Singer Pur. Among Whirlwinds
Compositions by women for voices
Oehms Classics 2021
Works by Hildegard von Bingen, Anna S. Þorvaldsdóttir, Jessica Ulusoy-Horsley, Joanne Metcalf , Vittoria Aleotti, Maddalena Casulana, Cesarina Ricci de Tingoli, Kathryn Rose, Lauren Buscemi, Fanny Hensel, Clara Schumann, Eva Ugalde Álvarez, Elfrida Andrée, Stanislava Stoytcheva, Ilse Weber, Katarina Pustinek Rakar
In today's concert programmes, men still set the tone. Only a fraction of female composers are represented. On this CD Singer Pur presents compositions by women. The historical arc begins in the Middle Ages with Hildegard von Bingen, continues through the Italian Renaissance, (Maddalena Casulana, Vittoria Aleotti and Cesarina Ricci de Tingoli), showcases the Romantic period with pieces by Clara Schumann, Fanny Hensel and Elfrida Andrée, and reaches the present with composers such as the Icelander Anna S. Þorvaldsdóttir and Kathryn Rose (Canada/London). Other contemporary works have been composed or arranged especially for the voices of Singer Pur, by Joanne Metcalf from the USA, the Bulgarian Stanislava Stoytcheva, who lives in Munich, and British-Swiss conductor Jessica Ulusoy-Horsley, amongst others. The diversity of the repertoire is also reflected in the style: modern sounds combined with spoken text alternate with jazz, Korean folk song and contemporary-sounding vocal music.

Co’l Dolce Suono
Virtuosic Venetian Renaissance Music
Pan Classics, 2018
Works by Jakob Arcadelt, Anton Francesco Doni, Francesco de Layolle, Adrian Willaert, Silvestro Ganassi, Giulio Segni, Giacomo Fogliano, Jacquet de Berchem, Enríquez de Valderrábano, Diego Ortiz
Virtuosic Venetian Renaissance music for soprano, recorder and strings, recorded on newly reconstructed early Italian viols, unlocking a novel and unfamiliar sound world.

Furiosa
Godfrey Finger: virtuoso music for two bass viols
Bass viols: Jessica Horsley & David Hatcher
Recording producer: Anthony Rooley
Pan Classics 2011
This recording documents an exciting discovery of outstanding music by a previously little-known composer, Godfrey (Gottfried) Finger (c. 1660–1730). None of the over thirty works for viols from the Sünching Codex recently attributed to Finger had been recorded previously, and most of them were unpublished. The pieces premiered here necessitate not only a major reassessment of Finger's oeuvre, but also of viol repertoire per se.

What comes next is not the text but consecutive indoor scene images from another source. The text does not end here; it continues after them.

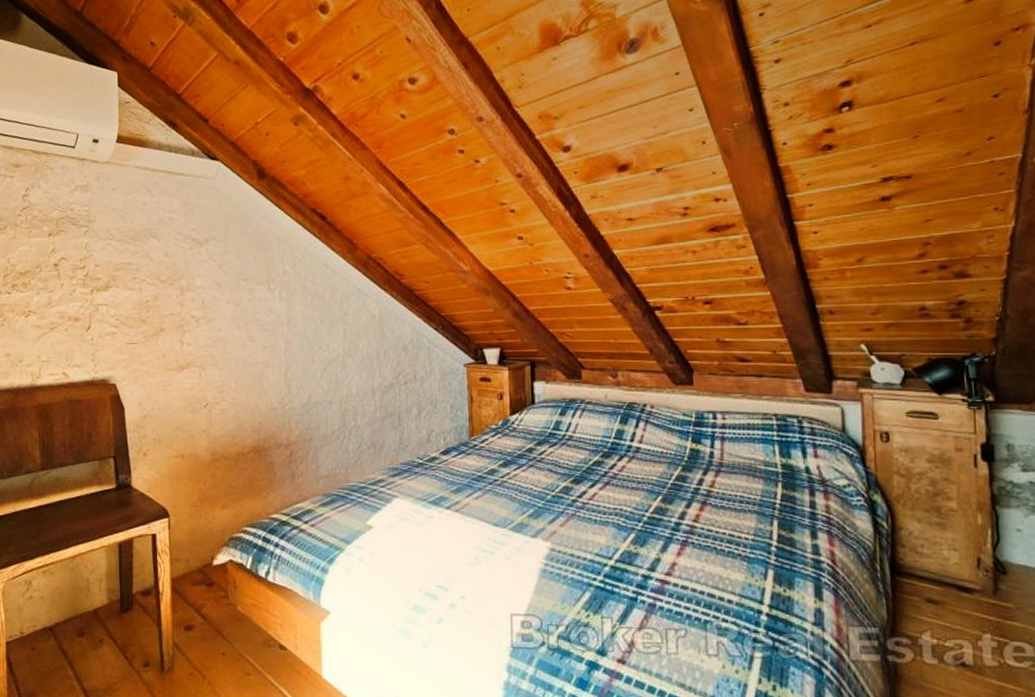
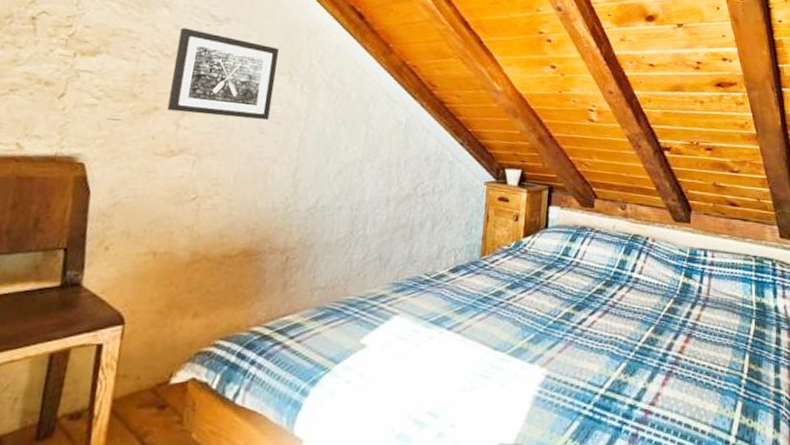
wall art: none [170,254,256,330] -> present [167,27,279,120]

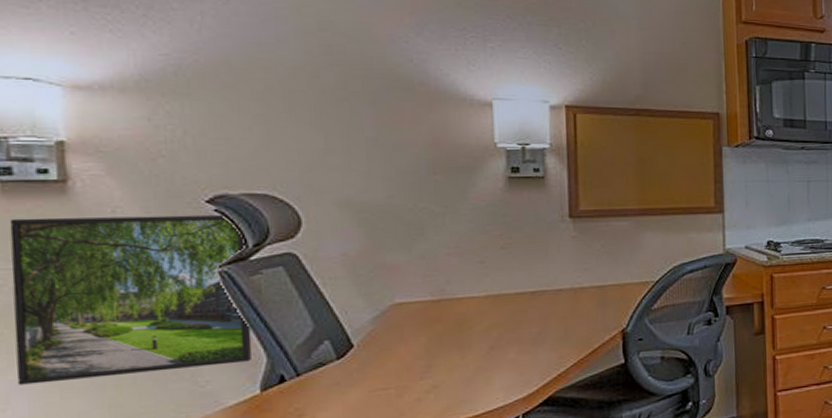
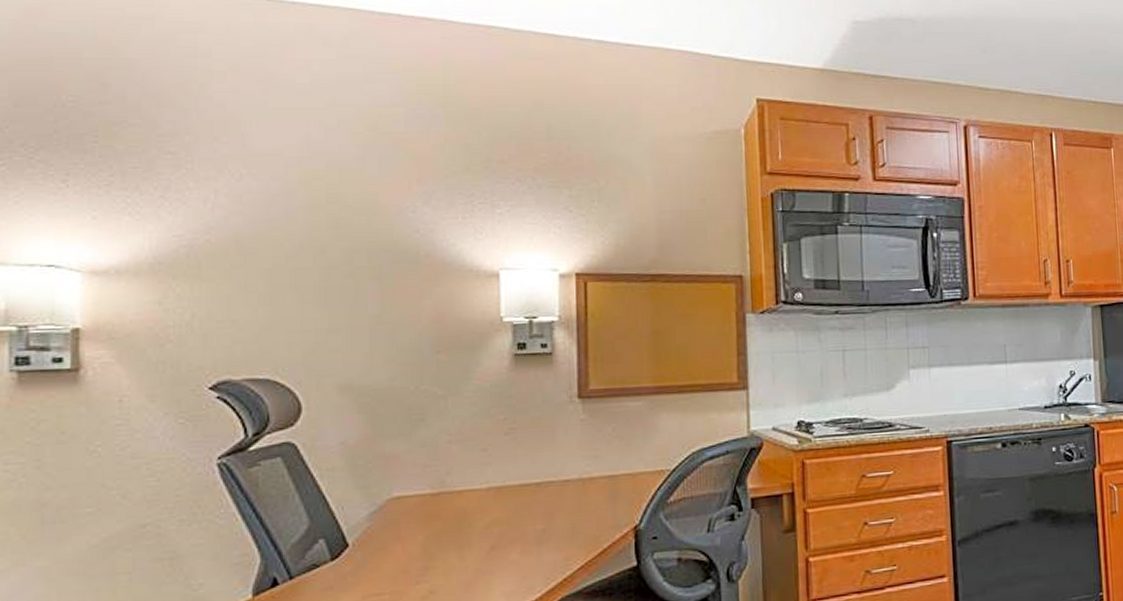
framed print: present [9,214,252,385] -> none [18,401,247,587]

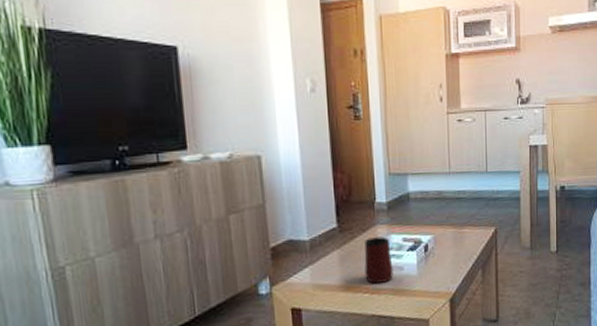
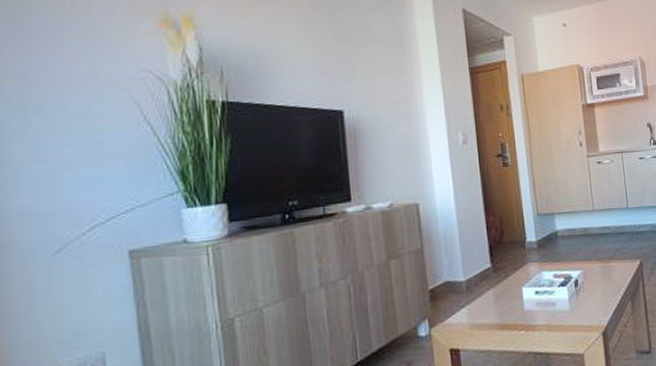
mug: present [364,236,393,284] -> none [518,274,547,320]

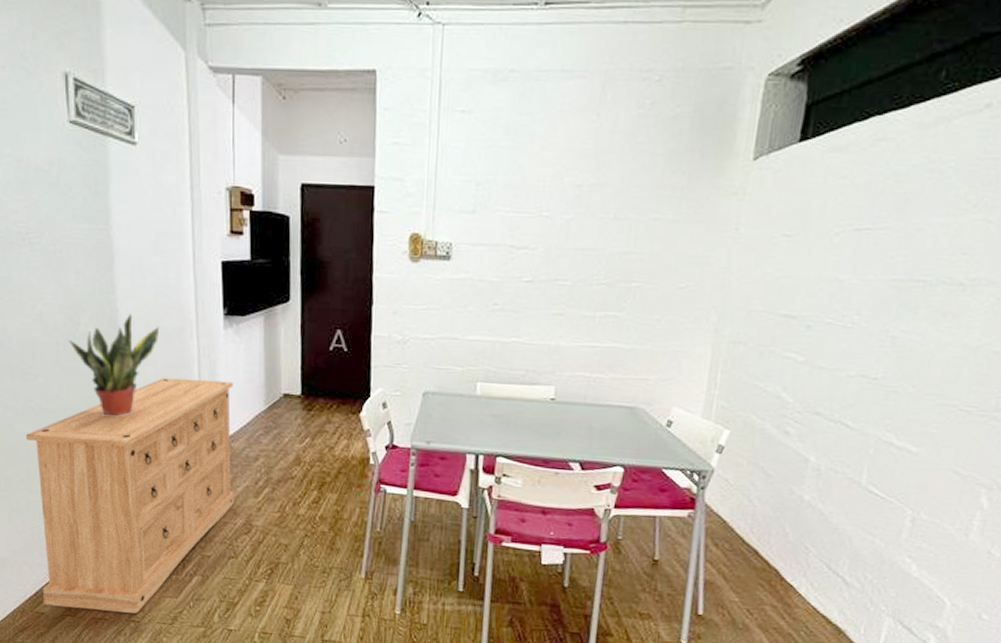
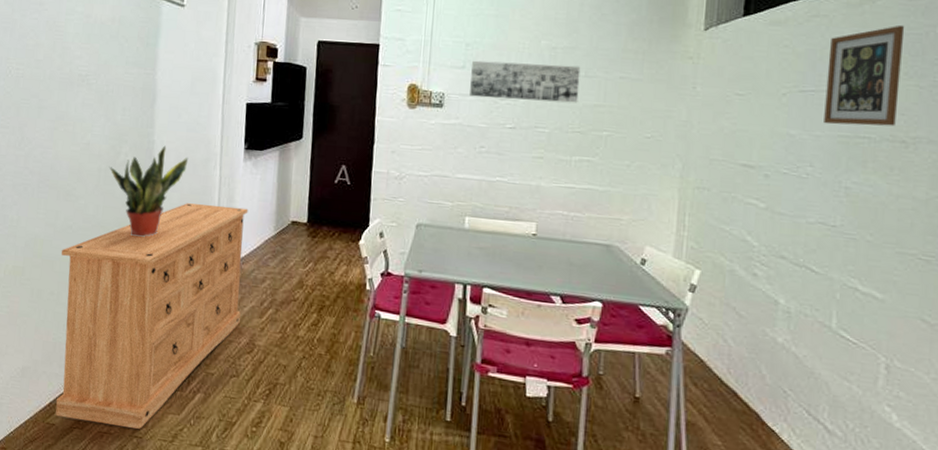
wall art: none [481,203,609,251] -> present [470,60,581,103]
picture frame: none [877,148,982,268] -> present [824,25,905,127]

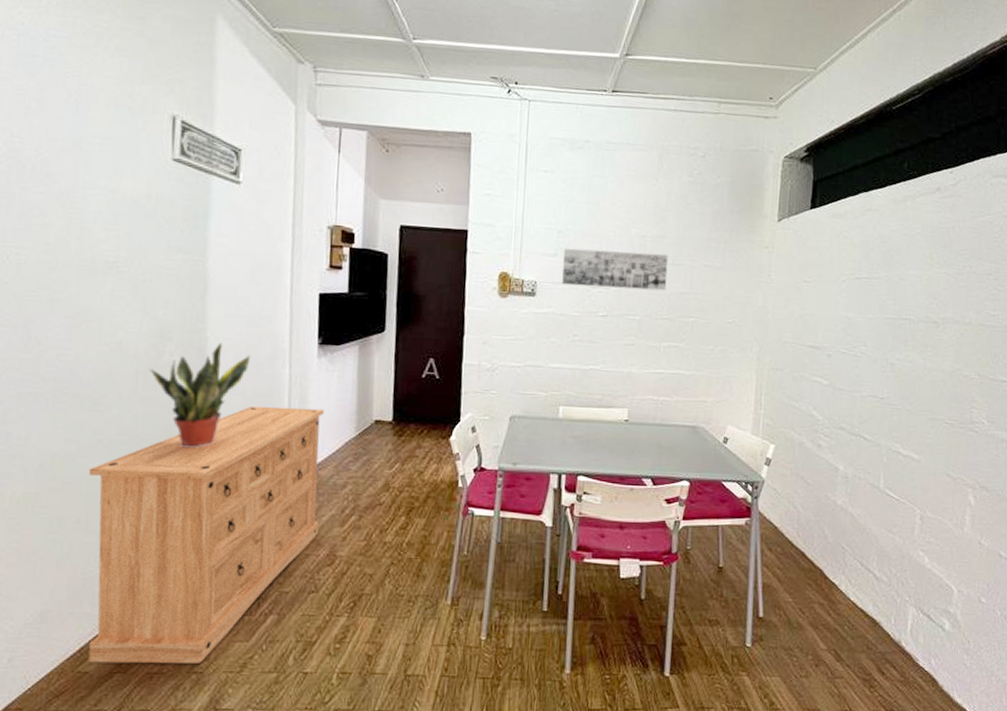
picture frame: present [824,25,905,127] -> none [875,219,937,309]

Aller guten Dinge sind vier
75 YEARS Schola Cantorum Basiliensis
Canzon del Principe / Preludes choisis / Meister der Italienischen Renaissance / Giorno e Notte
Divox 2008
The title of this collection translates as “all good things come in fours”. In this case, the “four” are landmark recordings of the Schola Cantorum Basiliensis, the world-famous conservatoire for Early Music in Basel, Switzerland. The conservatoire has initiated numerous excellent recording productions over the years. Canzon del Principe, featuring the viol consort The Earle His Viols, is reissued here as part of the celebrations of “75 years of Artists of the Schola Cantorum Basiliensis”.

La tavola cromatica
Un’accademia musicale dal Cardinale Barberini
Roma intorno al 1635
Raumklang 2004
With works by Bottrigari, Nenna, Waesich, Rossi, Venosa, Buono, Mazzocchi, Kapsberger, Merula, and Eredia
In the 1630’s Cardinal Francesco Barberini, nephew of Pope Urban VIII, was one of the most influential patrons in Rome. He established a musical accademia that encompassed, as well as virtuoso singers and instrumentalists, a consort of viols directed by Virgilio Mazzochi. The viols were setup with additional frets in order to play highly chromatic madrigals and instrumental works. Based on research by musicologist Martin Kirnbauer, The Earle His Viols followed in the footsteps of Barberini’s accademia. The sounds are compelling and overwhelmingly avant-garde.

Canzon del principe
Neapolitan music around 1600
from the manuscript London, British Library MS Add. 3049, compiled by Luigi Rossi (1598–1653)
Divox 2001
This recording presents artists of the Schola Cantorum Basiliensis under the artistic direction of Anthony Rooley. It represents the culmination of Rooley’s dream to record the essential oeuvres of the extraordinary manuscript he discovered in the British Library in 1973, MS Add. 30491. Composer, harpist, and organist Luigi Rossi compiled the manuscript in the years around 1615 in Naples (copying in additional pieces later in Rome) and it provides exceptional insight into Neapolitan music at the beginning of the seventeenth century. The works were previously thought to be for harp or organ, but this recording establishes the Rossi manuscript as a major source of viol repertoire.